[RECORDED INFORMATION — start]
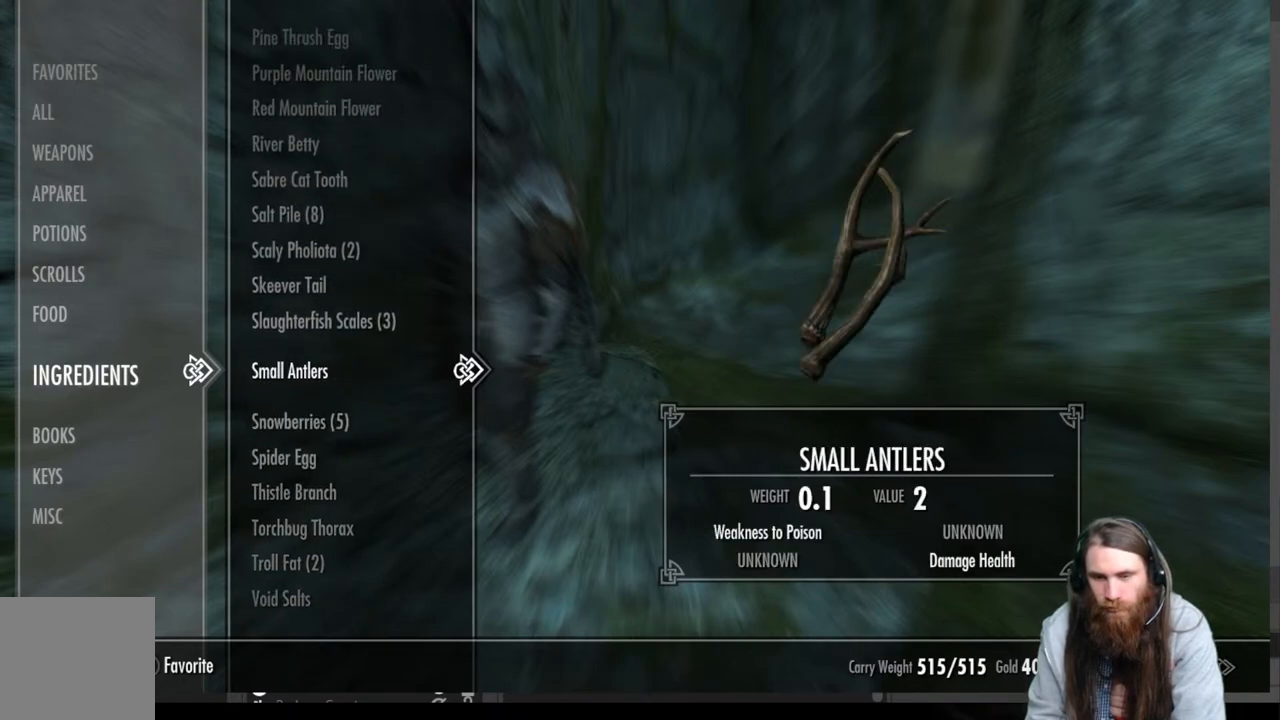
{"buttons": ["DPAD_UP"], "left_stick": "center", "right_stick": "center", "events": []}
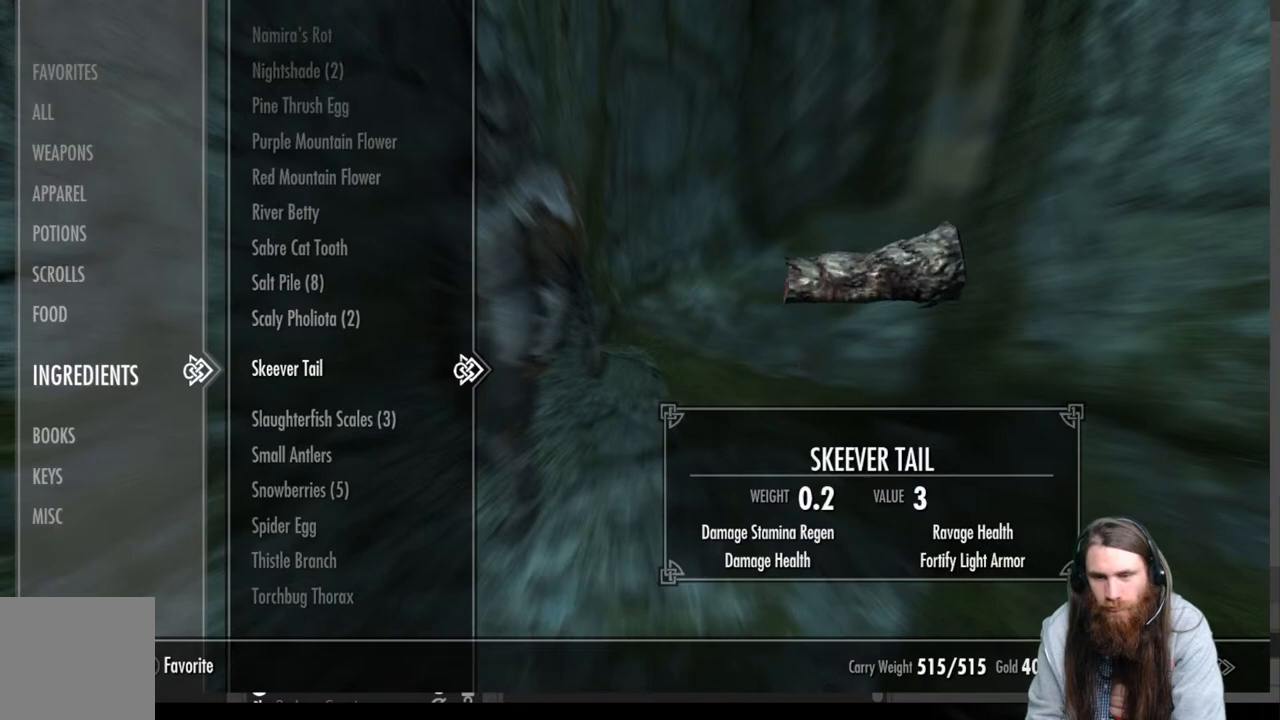
{"buttons": ["DPAD_UP"], "left_stick": "center", "right_stick": "center", "events": []}
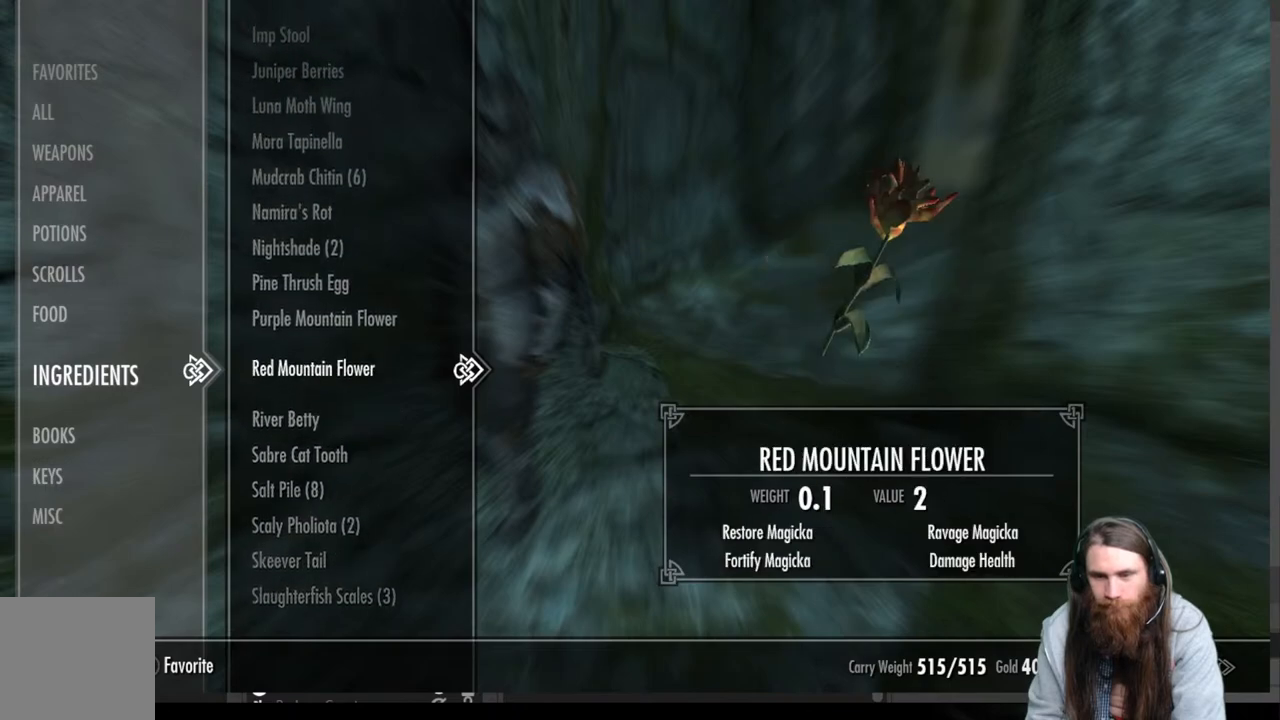
{"buttons": [], "left_stick": "center", "right_stick": "center", "events": [[167, "DPAD_UP", "up"], [333, "DPAD_UP", "down"], [467, "DPAD_UP", "up"]]}
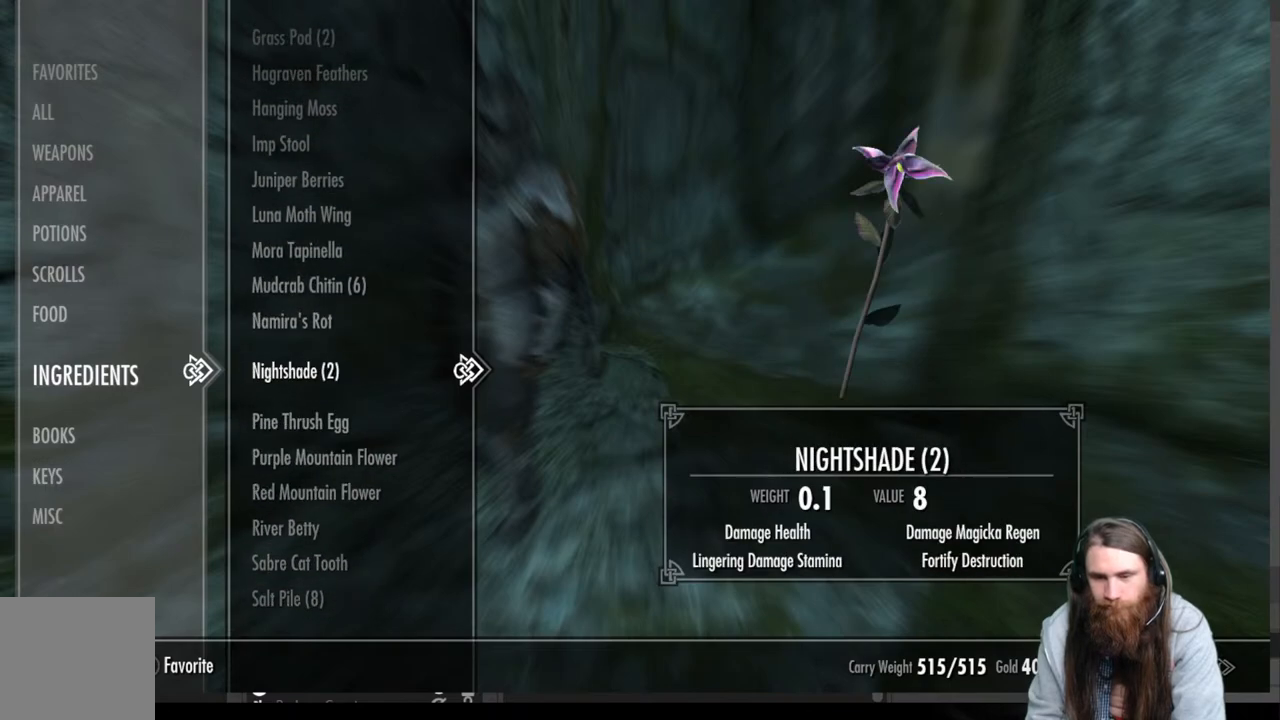
{"buttons": [], "left_stick": "center", "right_stick": "center", "events": []}
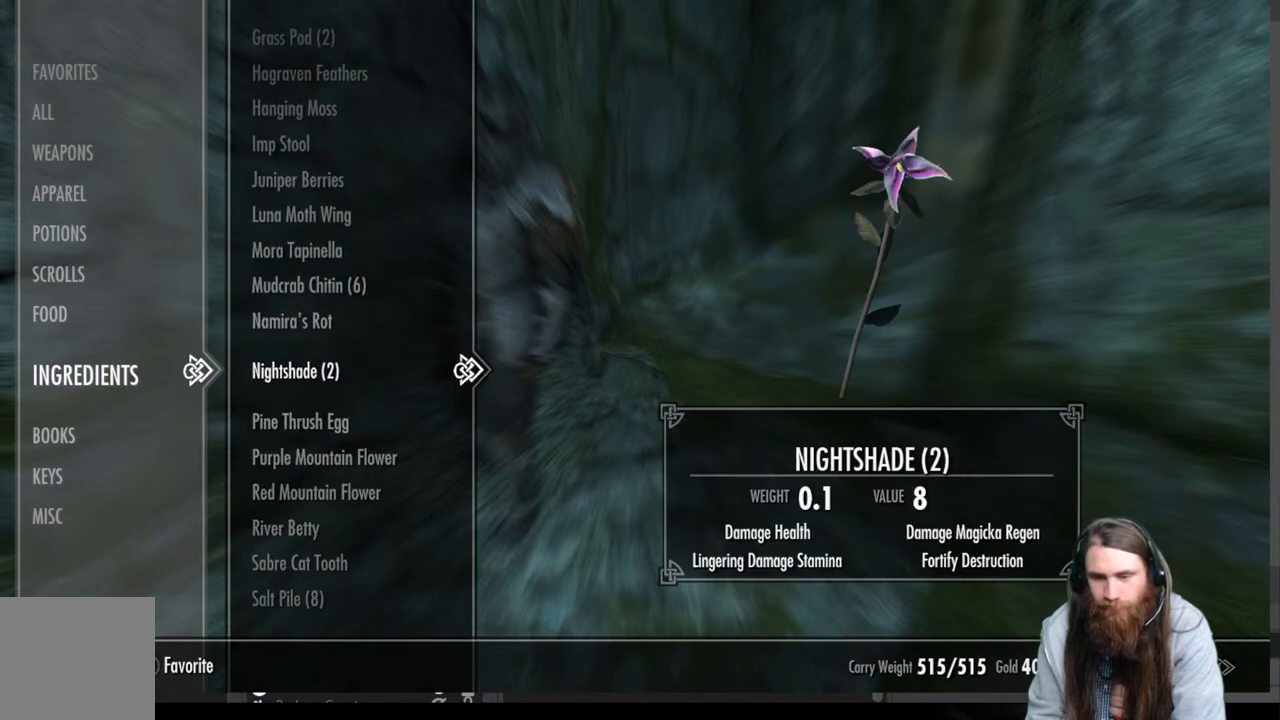
{"buttons": [], "left_stick": "center", "right_stick": "center", "events": [[233, "DPAD_UP", "down"], [500, "DPAD_UP", "up"]]}
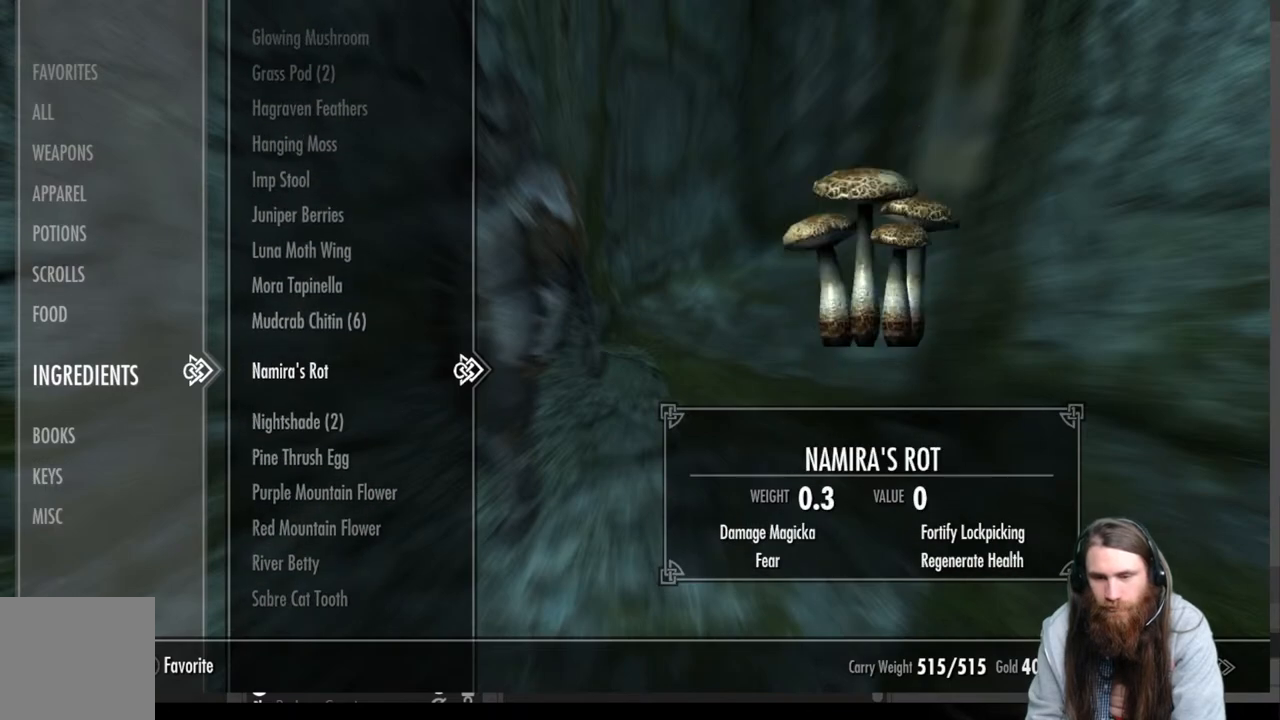
{"buttons": [], "left_stick": "center", "right_stick": "center", "events": [[100, "DPAD_UP", "down"], [217, "DPAD_UP", "up"]]}
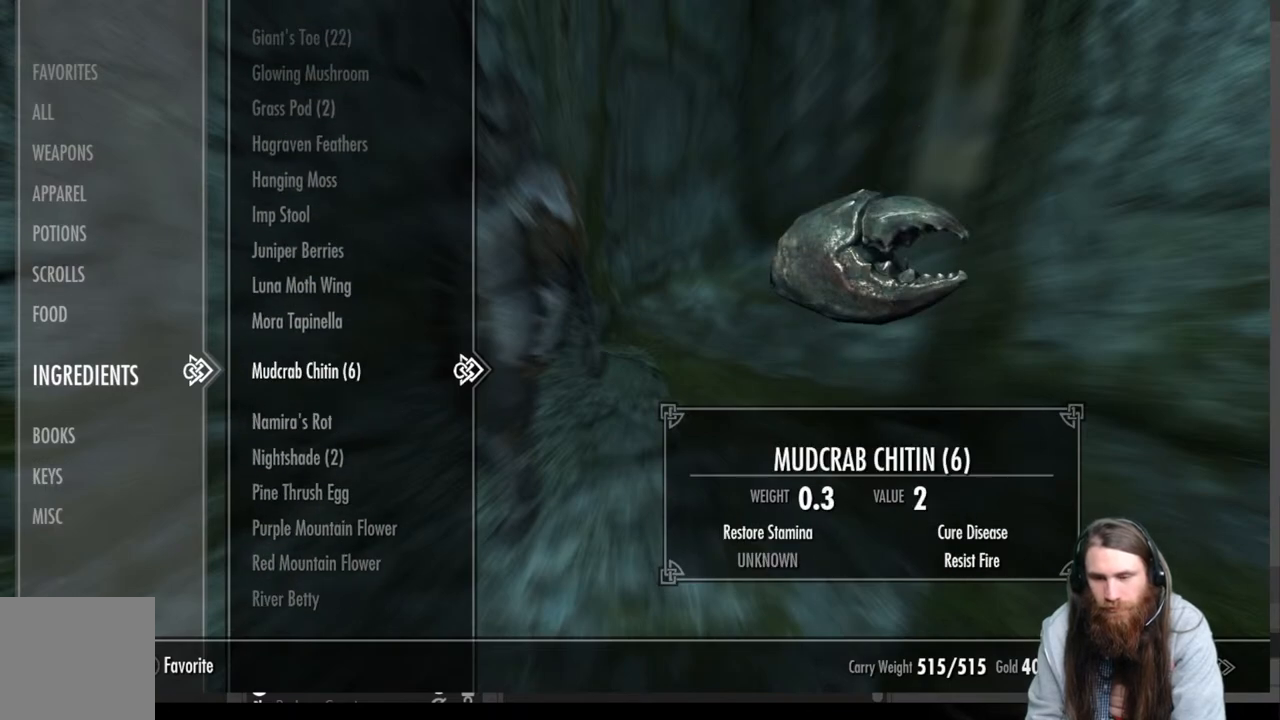
{"buttons": ["DPAD_UP"], "left_stick": "center", "right_stick": "center", "events": [[117, "DPAD_UP", "down"]]}
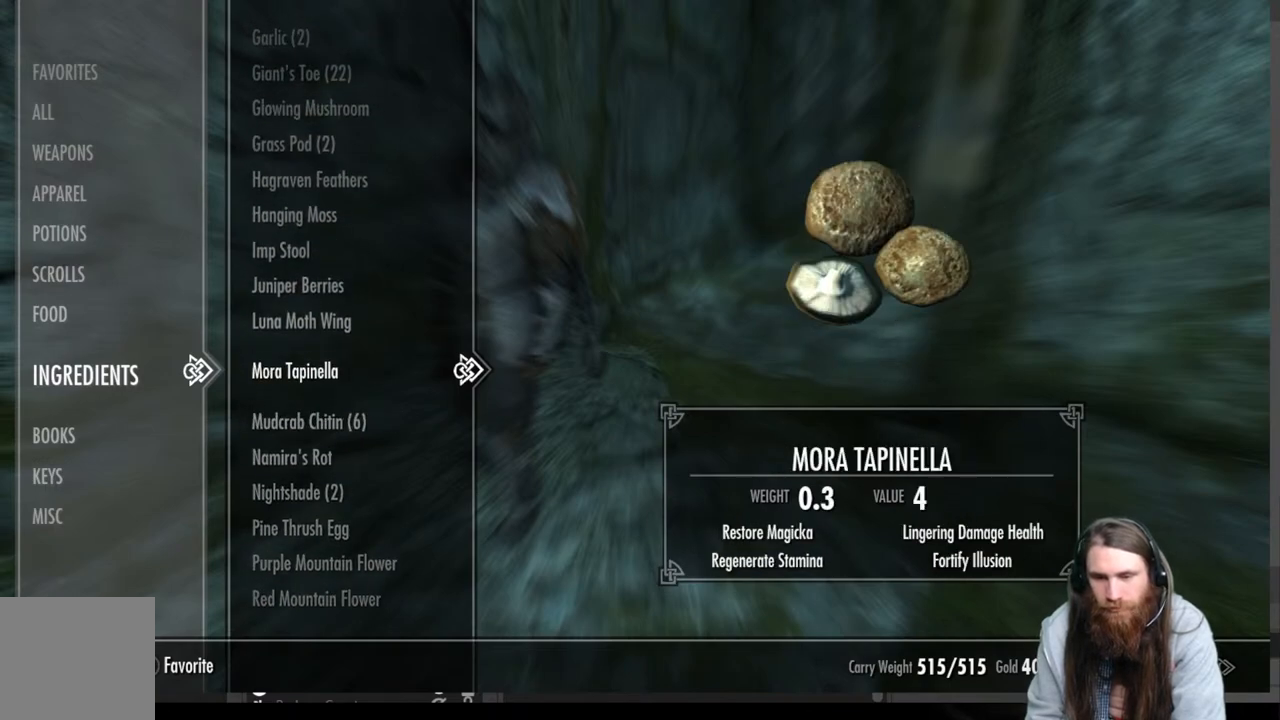
{"buttons": [], "left_stick": "center", "right_stick": "center", "events": [[350, "DPAD_UP", "up"]]}
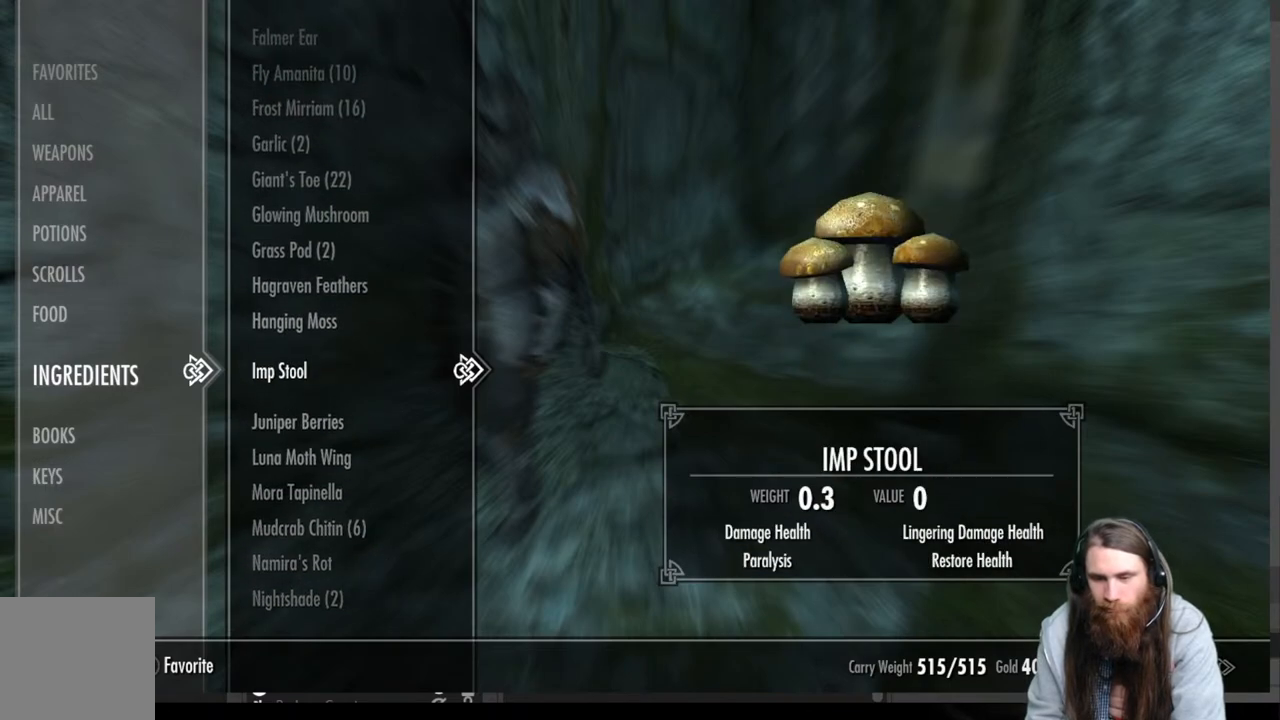
{"buttons": [], "left_stick": "center", "right_stick": "center", "events": []}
[RECORDED INFORMATION — finish]
- **EXERCISE DIRECTIONS**: Reproduce each entry above word for word. Pictures are not part of the copy.

- **EXERCISE OUTPUT**:
{"buttons": ["DPAD_UP"], "left_stick": "center", "right_stick": "center", "events": []}
{"buttons": ["DPAD_UP"], "left_stick": "center", "right_stick": "center", "events": []}
{"buttons": [], "left_stick": "center", "right_stick": "center", "events": [[167, "DPAD_UP", "up"], [333, "DPAD_UP", "down"], [467, "DPAD_UP", "up"]]}
{"buttons": [], "left_stick": "center", "right_stick": "center", "events": []}
{"buttons": [], "left_stick": "center", "right_stick": "center", "events": [[233, "DPAD_UP", "down"], [500, "DPAD_UP", "up"]]}
{"buttons": [], "left_stick": "center", "right_stick": "center", "events": [[100, "DPAD_UP", "down"], [217, "DPAD_UP", "up"]]}
{"buttons": ["DPAD_UP"], "left_stick": "center", "right_stick": "center", "events": [[117, "DPAD_UP", "down"]]}
{"buttons": [], "left_stick": "center", "right_stick": "center", "events": [[350, "DPAD_UP", "up"]]}
{"buttons": [], "left_stick": "center", "right_stick": "center", "events": []}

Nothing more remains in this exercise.